---- INFORMATION SUPPLIED
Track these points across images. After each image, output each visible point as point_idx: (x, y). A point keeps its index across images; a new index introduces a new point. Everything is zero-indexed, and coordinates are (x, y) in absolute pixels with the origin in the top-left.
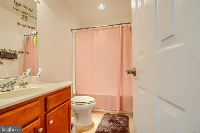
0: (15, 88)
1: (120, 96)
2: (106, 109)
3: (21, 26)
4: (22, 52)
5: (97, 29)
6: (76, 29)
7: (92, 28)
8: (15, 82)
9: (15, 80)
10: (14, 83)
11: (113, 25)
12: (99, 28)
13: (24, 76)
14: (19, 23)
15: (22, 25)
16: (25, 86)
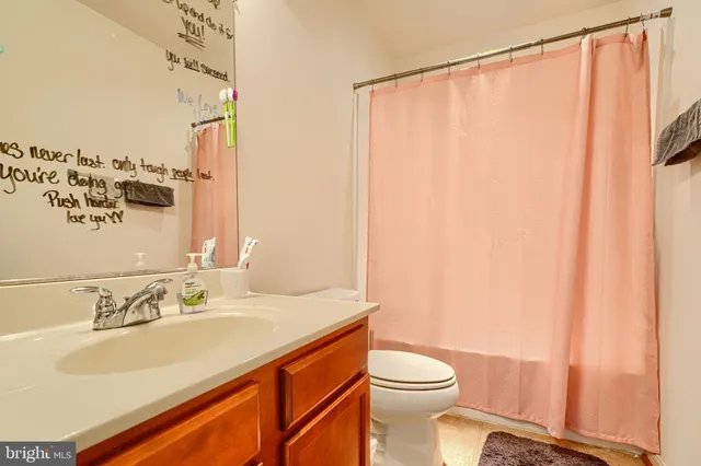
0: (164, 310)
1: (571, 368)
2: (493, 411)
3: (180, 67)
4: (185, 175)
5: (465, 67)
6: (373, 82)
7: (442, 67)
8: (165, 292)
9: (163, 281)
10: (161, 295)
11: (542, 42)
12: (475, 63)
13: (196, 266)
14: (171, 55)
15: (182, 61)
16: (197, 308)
--------
---- INFORMATION SUPPLIED
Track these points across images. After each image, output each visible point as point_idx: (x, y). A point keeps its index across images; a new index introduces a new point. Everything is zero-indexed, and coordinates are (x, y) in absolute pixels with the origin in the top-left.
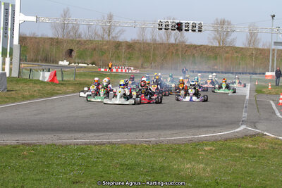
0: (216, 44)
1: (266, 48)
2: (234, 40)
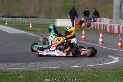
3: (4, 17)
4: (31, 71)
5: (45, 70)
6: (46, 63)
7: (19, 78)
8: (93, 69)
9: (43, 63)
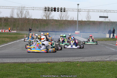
--------
---- INFORMATION SUPPLIED
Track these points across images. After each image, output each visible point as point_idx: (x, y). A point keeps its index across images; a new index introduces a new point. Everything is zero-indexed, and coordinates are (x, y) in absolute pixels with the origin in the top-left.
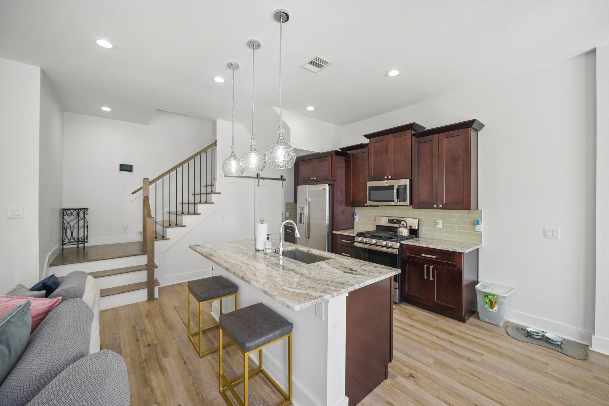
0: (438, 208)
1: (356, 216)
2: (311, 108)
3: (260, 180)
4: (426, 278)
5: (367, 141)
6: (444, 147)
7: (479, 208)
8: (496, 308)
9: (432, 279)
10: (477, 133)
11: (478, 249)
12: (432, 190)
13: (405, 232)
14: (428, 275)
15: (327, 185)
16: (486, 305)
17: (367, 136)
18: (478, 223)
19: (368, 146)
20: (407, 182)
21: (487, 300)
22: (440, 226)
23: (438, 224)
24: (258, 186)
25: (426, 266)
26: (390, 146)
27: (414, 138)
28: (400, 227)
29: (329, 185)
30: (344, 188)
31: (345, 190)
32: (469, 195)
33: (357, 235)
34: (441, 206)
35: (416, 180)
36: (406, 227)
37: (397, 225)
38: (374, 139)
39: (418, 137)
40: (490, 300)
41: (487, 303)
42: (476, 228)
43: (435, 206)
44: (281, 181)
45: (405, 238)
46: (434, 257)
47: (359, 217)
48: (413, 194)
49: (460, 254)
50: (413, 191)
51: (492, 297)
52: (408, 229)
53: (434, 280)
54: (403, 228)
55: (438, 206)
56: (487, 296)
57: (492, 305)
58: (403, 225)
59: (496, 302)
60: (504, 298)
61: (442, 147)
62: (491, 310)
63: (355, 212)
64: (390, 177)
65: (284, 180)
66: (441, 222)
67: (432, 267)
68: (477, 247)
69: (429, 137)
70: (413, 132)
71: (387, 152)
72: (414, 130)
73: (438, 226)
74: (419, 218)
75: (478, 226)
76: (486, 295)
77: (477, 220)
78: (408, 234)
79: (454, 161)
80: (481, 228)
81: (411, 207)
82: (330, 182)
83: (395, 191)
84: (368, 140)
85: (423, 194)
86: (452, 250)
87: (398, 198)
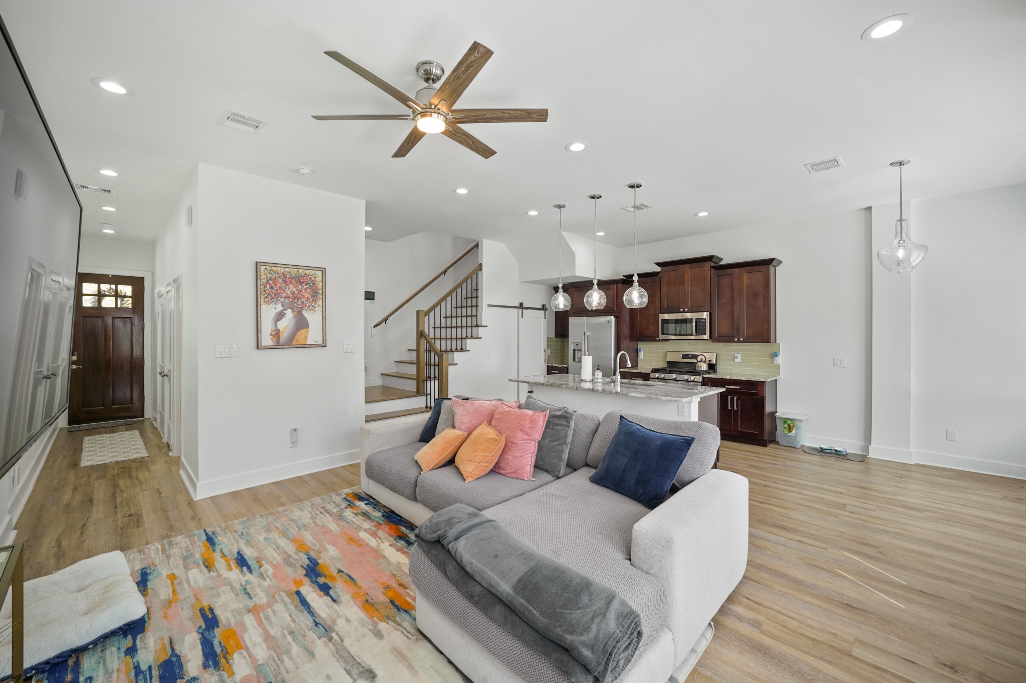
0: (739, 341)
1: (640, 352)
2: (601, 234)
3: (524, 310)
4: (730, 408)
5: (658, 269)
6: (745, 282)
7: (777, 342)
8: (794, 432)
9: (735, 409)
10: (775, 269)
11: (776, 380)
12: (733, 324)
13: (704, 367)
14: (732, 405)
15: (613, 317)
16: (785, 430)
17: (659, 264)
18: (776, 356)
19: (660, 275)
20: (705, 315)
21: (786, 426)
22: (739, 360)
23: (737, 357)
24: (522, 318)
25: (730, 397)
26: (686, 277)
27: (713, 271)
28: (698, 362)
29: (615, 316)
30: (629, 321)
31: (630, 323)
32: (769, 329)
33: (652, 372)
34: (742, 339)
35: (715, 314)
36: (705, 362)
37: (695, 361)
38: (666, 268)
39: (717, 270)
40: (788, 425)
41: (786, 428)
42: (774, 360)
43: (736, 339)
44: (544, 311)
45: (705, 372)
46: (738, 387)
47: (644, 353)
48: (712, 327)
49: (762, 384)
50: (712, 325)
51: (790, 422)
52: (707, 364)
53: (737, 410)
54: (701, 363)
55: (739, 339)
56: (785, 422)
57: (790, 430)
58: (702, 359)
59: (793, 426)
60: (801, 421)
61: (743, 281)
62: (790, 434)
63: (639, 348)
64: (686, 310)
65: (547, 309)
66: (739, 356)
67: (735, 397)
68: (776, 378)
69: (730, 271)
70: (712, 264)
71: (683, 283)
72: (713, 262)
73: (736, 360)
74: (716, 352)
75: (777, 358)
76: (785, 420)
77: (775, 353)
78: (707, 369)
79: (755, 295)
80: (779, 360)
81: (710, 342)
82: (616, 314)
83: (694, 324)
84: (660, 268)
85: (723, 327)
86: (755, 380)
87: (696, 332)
--------
● WHAT THE EXERCISE ASKS: Please, from the entries above, set down exactly the lines from the one containing "21: (487, 300)" through the one containing "86: (452, 250)", and only those.

● ANSWER TO THE EXERCISE:
21: (487, 300)
22: (440, 226)
23: (438, 224)
24: (258, 186)
25: (426, 266)
26: (390, 146)
27: (414, 138)
28: (400, 227)
29: (329, 185)
30: (344, 188)
31: (345, 190)
32: (469, 195)
33: (357, 235)
34: (441, 206)
35: (416, 180)
36: (406, 227)
37: (397, 225)
38: (374, 139)
39: (418, 137)
40: (490, 300)
41: (487, 303)
42: (476, 228)
43: (435, 206)
44: (281, 181)
45: (405, 238)
46: (434, 257)
47: (359, 217)
48: (413, 194)
49: (460, 254)
50: (413, 191)
51: (492, 297)
52: (408, 229)
53: (434, 280)
54: (403, 228)
55: (438, 206)
56: (487, 296)
57: (492, 305)
58: (403, 225)
59: (496, 302)
60: (504, 298)
61: (442, 147)
62: (491, 310)
63: (355, 212)
64: (390, 177)
65: (284, 180)
66: (441, 222)
67: (432, 267)
68: (477, 247)
69: (429, 137)
70: (413, 132)
71: (387, 152)
72: (414, 130)
73: (438, 226)
74: (419, 218)
75: (478, 226)
76: (486, 295)
77: (477, 220)
78: (408, 234)
79: (454, 161)
80: (481, 228)
81: (411, 207)
82: (330, 182)
83: (395, 191)
84: (368, 140)
85: (423, 194)
86: (452, 250)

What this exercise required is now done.